▶ **TEKS BACAAN**
□ □ □

Senin, 04 Februari 2013

Manajemen Konflik Dalam Organisasi Subak



 10.1. Faktor-Faktor yang Berpotensi sebagai Pemicu Konflik
            Dalam Kehidupan bermasyarakat, berbangsa dan bernegara, perbedaan pendapat dan perbedaan kepentingan tidak bisa dihindari.  Perbedaan tersebut berpotensi untuk memicu terjadinya perselisihan atau konflik antarberbagai kelompok masyarakat.
            Berikut  ini akan diuraikan faktor-faktor yang kiranya dapat menyulut konflik dalam kehidupan organisasi subak.

□ □ □

▶ **CUPLIKAN DATA**
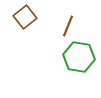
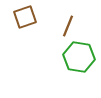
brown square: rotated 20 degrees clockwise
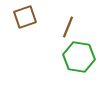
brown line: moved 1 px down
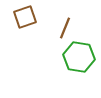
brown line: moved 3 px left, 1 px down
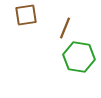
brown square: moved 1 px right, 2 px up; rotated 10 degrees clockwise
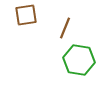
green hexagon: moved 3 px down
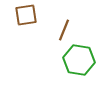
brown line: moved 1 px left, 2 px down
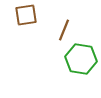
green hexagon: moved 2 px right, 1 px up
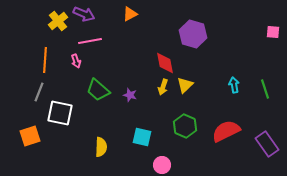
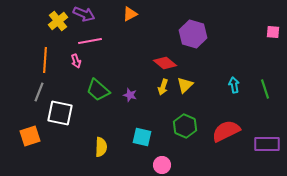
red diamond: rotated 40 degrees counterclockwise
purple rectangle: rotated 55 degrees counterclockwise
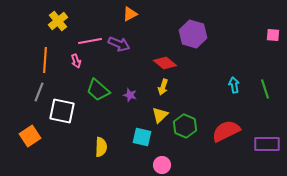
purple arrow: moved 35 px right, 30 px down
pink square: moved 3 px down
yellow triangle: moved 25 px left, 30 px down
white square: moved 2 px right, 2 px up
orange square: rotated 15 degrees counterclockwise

□ □ □

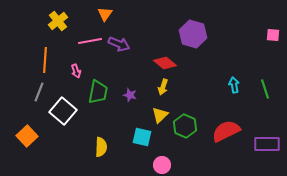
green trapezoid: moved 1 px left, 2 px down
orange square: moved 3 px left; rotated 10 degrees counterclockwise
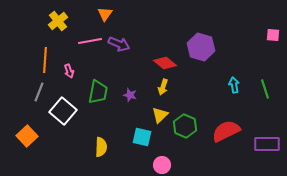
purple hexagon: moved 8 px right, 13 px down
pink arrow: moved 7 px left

□ □ □

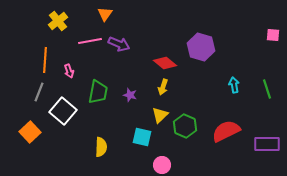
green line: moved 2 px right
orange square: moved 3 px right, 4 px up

□ □ □

▶ **DAFTAR TUGAS**
a) Jawablah pertanyaan berikut berdasarkan teks tentang konflik dalam organisasi subak, dengan tanda yang sama untuk setiap jawaban.
(i) Hari dan tanggal apa yang tercantum di bagian paling atas?
(ii) Apa yang menurut teks tidak bisa dihindari dalam kehidupan bermasyarakat, berbangsa dan bernegara?
(iii) Apa nomor dan judul bagian yang dibuka dalam teks?
b) Tentukan apakah setiap pernyataan berikut sesuai dengan teks tentang konflik dalam organisasi subak. Jawab ya atau tidak, lalu kutip kata-kata penentunya dari teks.
(i) Perbedaan kepentingan dalam kehidupan bermasyarakat dapat dihindari.
(ii) Perbedaan pendapat dan kepentingan berpotensi memicu konflik antarkelompok masyarakat.
(iii) Teks akan menguraikan faktor-faktor yang dapat menyulut konflik dalam organisasi subak.
c) Lanjutkan teks tentang manajemen konflik dalam organisasi subak, dimulai tepat setelah kalimat terakhirnya.
Materi tersebut terpisah dan tidak berhubungan dengan teks bacaan.

▶ **HASIL JAWABAN**
a)
(i) Senin, 04 Februari 2013.
(ii) Perbedaan pendapat dan perbedaan kepentingan.
(iii) Bagian 10.1, berjudul "Faktor-Faktor yang Berpotensi sebagai Pemicu Konflik".

b)
(i) Tidak: "perbedaan pendapat dan perbedaan kepentingan tidak bisa dihindari".
(ii) Ya: "Perbedaan tersebut berpotensi untuk memicu terjadinya perselisihan atau konflik antarberbagai kelompok masyarakat."
(iii) Ya: "faktor-faktor yang kiranya dapat menyulut konflik dalam kehidupan organisasi subak".

c)
10.1.1 Kelangkaan air
            Kelangkaan air merupakan faktor yang paling berpotensi menjadi sumber pemicu konflik. Semakin langka air yang tersedia dalam suatu subak semakin sering terjadi perselisihan yang berhubungan dengan pemnfaatan air. Anggota Subak yang sangat kekurangan air akan tergoda untuk memanfaatkan air yang ada dengan cara-cara yang dianggap melanggar aturan yang tertuang didalam awig-awig. Cara-cara tersebut sebagai berikut:
a.       Membuat lubang didinding saluran sehingga air langsung dapat masuk ke sawah miliknya sendiri.
b.      Merusak bangunan bagi(tembuku) terutama jika masih belum permanen sehingga mudah dilubangi Sehingga akan membawa air kedalam sawah miliknya.
c.       Menutup tembuku milik anggota lain yang mengakibatkan kerugian kepada pihak lain.

10.1.2 Proyek-proyek pengembangan irigrasi
a. Proyek penggabungan beberapa system irigrasi kecil menjadi satu kesatuan system irigrasi yang lebih besar.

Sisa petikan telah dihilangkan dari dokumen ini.